- EXERCISE DIRECTIONS
Using the records below, copy out exactly the line that contains "2. Copy the" and every line that follows it, up to and including the last, and no others.

- INFORMATION PROVIDED
◆ ◆ ◆ ◆ ◆

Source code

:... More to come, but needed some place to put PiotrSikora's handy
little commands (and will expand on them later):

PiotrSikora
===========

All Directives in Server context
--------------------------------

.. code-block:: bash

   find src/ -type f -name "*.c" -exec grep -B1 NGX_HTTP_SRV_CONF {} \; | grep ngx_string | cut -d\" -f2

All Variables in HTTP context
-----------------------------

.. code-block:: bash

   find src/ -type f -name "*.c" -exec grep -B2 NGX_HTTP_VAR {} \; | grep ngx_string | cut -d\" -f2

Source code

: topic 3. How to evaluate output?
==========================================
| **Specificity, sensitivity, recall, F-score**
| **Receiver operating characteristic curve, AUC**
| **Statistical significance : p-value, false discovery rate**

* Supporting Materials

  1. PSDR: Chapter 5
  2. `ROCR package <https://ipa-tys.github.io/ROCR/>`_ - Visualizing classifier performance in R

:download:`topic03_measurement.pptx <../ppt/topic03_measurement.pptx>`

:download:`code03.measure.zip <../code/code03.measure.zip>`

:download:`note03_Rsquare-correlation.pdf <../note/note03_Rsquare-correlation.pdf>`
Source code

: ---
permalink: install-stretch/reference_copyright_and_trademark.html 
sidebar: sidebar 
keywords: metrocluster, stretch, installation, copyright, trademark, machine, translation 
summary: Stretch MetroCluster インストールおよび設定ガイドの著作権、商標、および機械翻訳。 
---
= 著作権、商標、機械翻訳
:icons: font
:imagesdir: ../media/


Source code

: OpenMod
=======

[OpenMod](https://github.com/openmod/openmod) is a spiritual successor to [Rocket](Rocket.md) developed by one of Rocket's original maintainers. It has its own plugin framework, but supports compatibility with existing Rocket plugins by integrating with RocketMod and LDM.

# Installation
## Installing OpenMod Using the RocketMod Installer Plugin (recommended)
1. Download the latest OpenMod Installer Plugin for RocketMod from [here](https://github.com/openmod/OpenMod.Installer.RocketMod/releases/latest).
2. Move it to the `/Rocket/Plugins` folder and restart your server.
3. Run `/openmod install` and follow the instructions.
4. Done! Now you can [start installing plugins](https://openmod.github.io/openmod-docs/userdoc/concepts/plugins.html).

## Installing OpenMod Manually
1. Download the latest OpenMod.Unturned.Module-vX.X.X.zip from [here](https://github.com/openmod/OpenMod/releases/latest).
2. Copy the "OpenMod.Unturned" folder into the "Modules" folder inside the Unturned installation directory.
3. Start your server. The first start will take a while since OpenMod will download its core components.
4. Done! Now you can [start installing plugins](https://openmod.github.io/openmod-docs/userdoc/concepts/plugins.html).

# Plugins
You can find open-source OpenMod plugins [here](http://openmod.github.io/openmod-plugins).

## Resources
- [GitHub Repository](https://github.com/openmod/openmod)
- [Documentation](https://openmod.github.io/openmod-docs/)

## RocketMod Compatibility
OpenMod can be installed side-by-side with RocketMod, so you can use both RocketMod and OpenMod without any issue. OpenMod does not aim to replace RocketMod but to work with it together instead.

◆ ◆ ◆ ◆ ◆

- RESPONSE
2. Copy the "OpenMod.Unturned" folder into the "Modules" folder inside the Unturned installation directory.
3. Start your server. The first start will take a while since OpenMod will download its core components.
4. Done! Now you can [start installing plugins](https://openmod.github.io/openmod-docs/userdoc/concepts/plugins.html).

# Plugins
You can find open-source OpenMod plugins [here](http://openmod.github.io/openmod-plugins).

## Resources
- [GitHub Repository](https://github.com/openmod/openmod)
- [Documentation](https://openmod.github.io/openmod-docs/)

## RocketMod Compatibility
OpenMod can be installed side-by-side with RocketMod, so you can use both RocketMod and OpenMod without any issue. OpenMod does not aim to replace RocketMod but to work with it together instead.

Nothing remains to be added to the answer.